When iterating over the hash table (and then over each linked list contained therein) keep a self balancing binary tree (std::set) as a "result" list. As you come across each frequency, insert it into the list, then truncate the list if it has more than 10 entries. When you finish, you'll have a set (sorted list) of the top ten frequencies, which you can manipulate as you desire.
There may be perform gains to be had by using sets instead of linked lists in the hash table itself, but you can work that out for yourself.
Step 1 (Inefficient):
Move the vector into a sorted container via insertion sort, but insert into a container (e.g. linkedlist or vector) of size 10, and drop any elements that fall off the bottom of the list.
Step 2 (Efficient):
Same as step 1, but keep track of the size of the item at the bottom of the list, and skip the insertion step entirely if the current item is too small.
Suppose there are n words in total, and we need the most-frequent k words (here, k = 10).
If n is much larger than k, the most efficient way I know of is to maintain a min-heap (i.e. the top element has the minimum frequency of all elements in the heap). On each iteration, you insert the next frequency into the heap, and if the heap now contains k+1 elements, you remove the smallest. This way, the heap is maintained at a size of k elements throughout, containing at any time the k highest-frequency elements seen so far. At the end of processing, read out the k highest-frequency elements in increasing order.
Time complexity: For each of n words, we do two things: insert into a heap of size at most k, and remove the minimum element. Each operation costs O(log k) time, so the entire loop takes O(nlog k) time. Finally, we read out the k elements from a heap of size at most k, taking O(klog k) time, for a total time of O((n+k)log k). Since we know that k < n, O(klog k) is at worst O(nlog k), so this can be simplified to just O(nlog k).
A hash table containing linked lists of words seems like a peculiar data structure to use if the goal is to accumulate are word frequencies.
Nonetheless, the efficient way to get the ten highest frequency nodes is to insert each into a priority queue/heap, such as the Fibonacci heap, which has O(1) insertion time and O(n) deletion time.

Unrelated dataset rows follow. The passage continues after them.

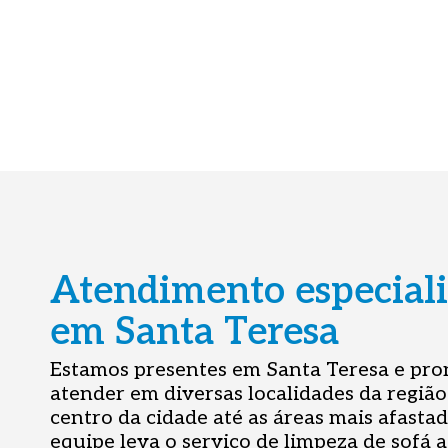
Atendimento especial
em Santa Teresa
Estamos presentes em Santa Teresa e pro
atender em diversas localidades da região
centro da cidade até as áreas mais afastad
equipe leva o serviço de limpeza de sofá a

Assuming that iteration over the hash table table is fast, this method has a runtime which is O(n×O(1) + 10×O(n)) ≡ O(n).
The absolute fastest way to do this would be to use a SoftHeap. Using a SoftHeap, you can find the top 10 items in O(n) time whereas every other solution posted here would take O(n lg n) time.
http://en.wikipedia.org/wiki/Soft_heap
This wikipedia article shows how to find the median in O(n) time using a softheap, and the top 10 is simply a subset of the median problem. You could then sort the items that were in the top 10 if you needed them in order, and since you're always at most sorting 10 items, it's still O(n) time.